HECTOR BERLIOZ FOR THE HOLIDAYS--AND AFTER
What’s this? Christmas without a new, or newly reissued “Messiah”? In fact, the recording industry, in a rare fit of collective wisdom, would seem to have decided that enough is enough, that there are a sufficient number of “Messiahs” (Handel’s, that is) to please every taste--for this year, at any rate.
So, those of you who have exercised your option on the subject of “Messiah” recordings for yourselves or as gifts, why not try something different--and, perhaps, even more befitting the season: that thoroughly wonderful and shamefully little-known oratorio by Hector Berlioz, “L’Enfance du Christ” (The Childhood of Christ). The first recorded appearance in a decade originated as the sound track for a 1985 Thames Television production (imagine American commercial TV doing anything comparable!) and comes to us via a small British label called ASV (452, two CDs), distributed in this country by Harmonia Mundi.
“L’Enfance” is hardly for those who dote on Berliozian noise and frenzy. There is no calmer, less insistent composition by the French composer. It is scored for small orchestra, tiny chorus and a half dozen or so vocal soloists who seldom raise their voices beyond a mezzo-forte . This is music of exquisite gentleness, distinguished particularly in the section entitled “The Flight Into Egypt,” with its chaste alternations of long passages for strings alone and winds alone, and the sweetly haunting shepherds’ chorus (of which Brahms was particularly enamored) that gives the lie once and for all to the popular notion of Berlioz as incessantly gluttonous for volume and agitation.
The ASV recording is a musical and sonic triumph. Philip Ledger leads the English Chamber Orchestra and the seraphic John Alldis Choir with the lightest hand possible, yet with firmest rhythmicality. The fine solo contingent features particularly eloquent singing and vocal acting by tenor Anthony Rolfe Johnson as the Narrator and bass Richard van Allan as Herod. Highly recommended, for this or any other season.

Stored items
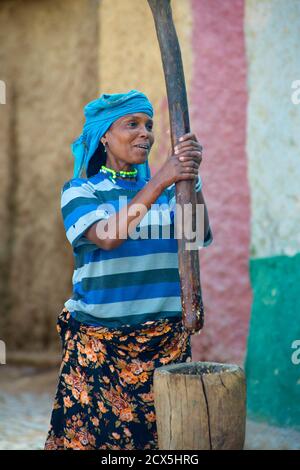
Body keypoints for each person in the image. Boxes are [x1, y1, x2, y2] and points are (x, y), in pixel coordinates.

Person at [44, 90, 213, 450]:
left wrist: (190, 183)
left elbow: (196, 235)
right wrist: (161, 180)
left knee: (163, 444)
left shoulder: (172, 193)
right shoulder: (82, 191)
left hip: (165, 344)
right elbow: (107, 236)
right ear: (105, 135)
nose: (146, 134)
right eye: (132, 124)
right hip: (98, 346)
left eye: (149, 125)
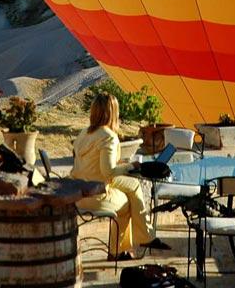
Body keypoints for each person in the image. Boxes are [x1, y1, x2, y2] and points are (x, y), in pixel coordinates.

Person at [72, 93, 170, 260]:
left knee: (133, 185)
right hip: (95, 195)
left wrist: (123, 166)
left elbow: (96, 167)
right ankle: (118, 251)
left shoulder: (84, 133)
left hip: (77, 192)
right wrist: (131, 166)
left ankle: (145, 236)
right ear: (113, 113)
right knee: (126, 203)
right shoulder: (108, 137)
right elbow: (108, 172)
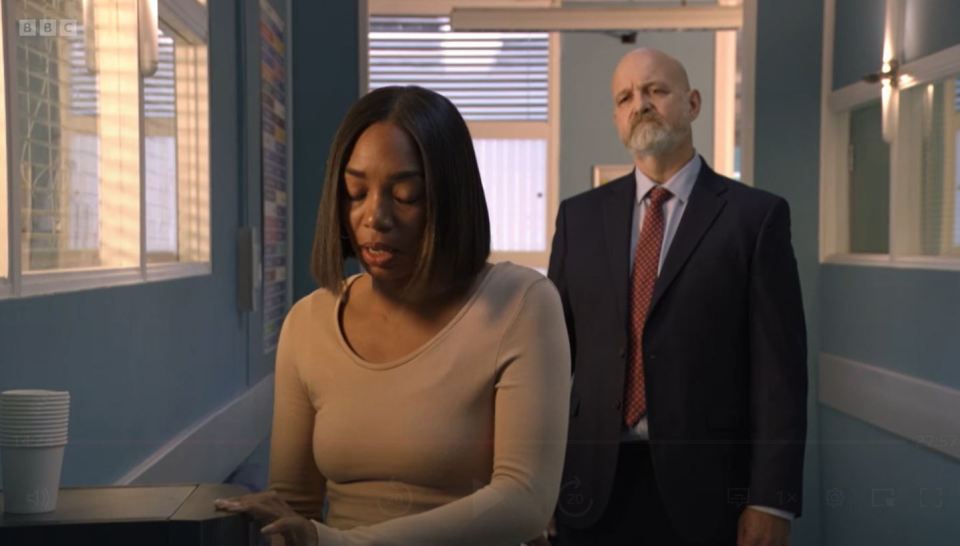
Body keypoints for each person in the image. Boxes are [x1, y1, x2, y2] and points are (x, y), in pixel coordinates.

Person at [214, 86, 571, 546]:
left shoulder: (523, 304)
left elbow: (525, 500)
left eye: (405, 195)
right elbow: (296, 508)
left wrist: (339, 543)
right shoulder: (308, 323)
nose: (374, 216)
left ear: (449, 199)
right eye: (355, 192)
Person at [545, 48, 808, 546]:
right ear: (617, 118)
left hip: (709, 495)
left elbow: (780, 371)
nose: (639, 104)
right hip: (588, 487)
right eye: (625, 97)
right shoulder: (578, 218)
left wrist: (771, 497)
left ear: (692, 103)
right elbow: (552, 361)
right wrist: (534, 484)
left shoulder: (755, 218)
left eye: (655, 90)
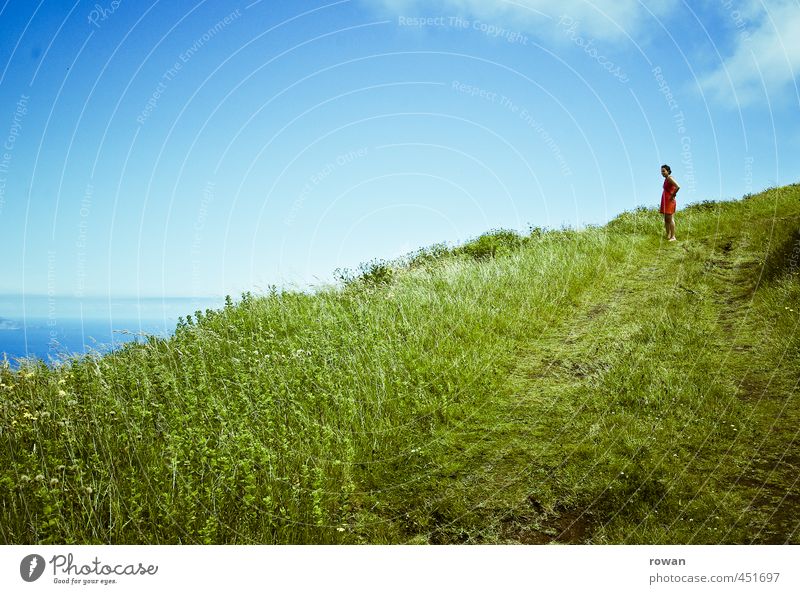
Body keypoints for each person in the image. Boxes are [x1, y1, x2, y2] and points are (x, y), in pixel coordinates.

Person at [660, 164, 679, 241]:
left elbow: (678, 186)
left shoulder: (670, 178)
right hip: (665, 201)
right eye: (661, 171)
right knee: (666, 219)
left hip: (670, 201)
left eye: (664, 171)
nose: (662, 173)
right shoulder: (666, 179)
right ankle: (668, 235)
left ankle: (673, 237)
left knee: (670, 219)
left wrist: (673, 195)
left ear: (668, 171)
* * *
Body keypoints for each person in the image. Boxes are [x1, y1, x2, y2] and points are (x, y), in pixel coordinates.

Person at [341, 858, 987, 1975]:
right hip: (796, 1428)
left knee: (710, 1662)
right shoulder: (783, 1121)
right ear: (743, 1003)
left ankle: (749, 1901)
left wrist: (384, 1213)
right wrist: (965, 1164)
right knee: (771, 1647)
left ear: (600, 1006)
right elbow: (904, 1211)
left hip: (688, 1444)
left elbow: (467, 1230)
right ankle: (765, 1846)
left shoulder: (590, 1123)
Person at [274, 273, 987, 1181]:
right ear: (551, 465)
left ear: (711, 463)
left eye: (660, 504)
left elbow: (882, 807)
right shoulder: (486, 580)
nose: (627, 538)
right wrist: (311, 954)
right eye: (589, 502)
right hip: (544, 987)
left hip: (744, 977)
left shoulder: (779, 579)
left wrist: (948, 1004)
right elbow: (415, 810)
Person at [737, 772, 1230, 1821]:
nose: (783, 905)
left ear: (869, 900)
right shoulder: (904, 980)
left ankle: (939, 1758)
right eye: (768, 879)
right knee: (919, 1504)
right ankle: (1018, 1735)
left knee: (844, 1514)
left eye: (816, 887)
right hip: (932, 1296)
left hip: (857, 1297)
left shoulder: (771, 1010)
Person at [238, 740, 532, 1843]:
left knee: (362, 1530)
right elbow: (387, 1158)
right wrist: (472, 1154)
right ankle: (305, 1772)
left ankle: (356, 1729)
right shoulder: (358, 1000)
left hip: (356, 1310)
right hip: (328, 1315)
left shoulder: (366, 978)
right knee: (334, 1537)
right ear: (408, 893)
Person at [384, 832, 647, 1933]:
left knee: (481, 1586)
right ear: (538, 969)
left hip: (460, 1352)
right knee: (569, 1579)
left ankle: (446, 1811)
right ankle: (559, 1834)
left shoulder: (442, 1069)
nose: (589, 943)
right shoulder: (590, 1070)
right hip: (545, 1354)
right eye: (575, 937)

:: Brief 1 ::
Please duplicate the part of the Berlioz review that begins at the words "The ASV recording" and stops after the words "any other season.".
:: Brief 2 ::
In the Berlioz review, who sings the role of Herod on the ASV recording?

:: Exercise response 1 ::
The ASV recording is a musical and sonic triumph. Philip Ledger leads the English Chamber Orchestra and the seraphic John Alldis Choir with the lightest hand possible, yet with firmest rhythmicality. The fine solo contingent features particularly eloquent singing and vocal acting by tenor Anthony Rolfe Johnson as the Narrator and bass Richard van Allan as Herod. Highly recommended, for this or any other season.

:: Exercise response 2 ::
Bass Richard van Allan.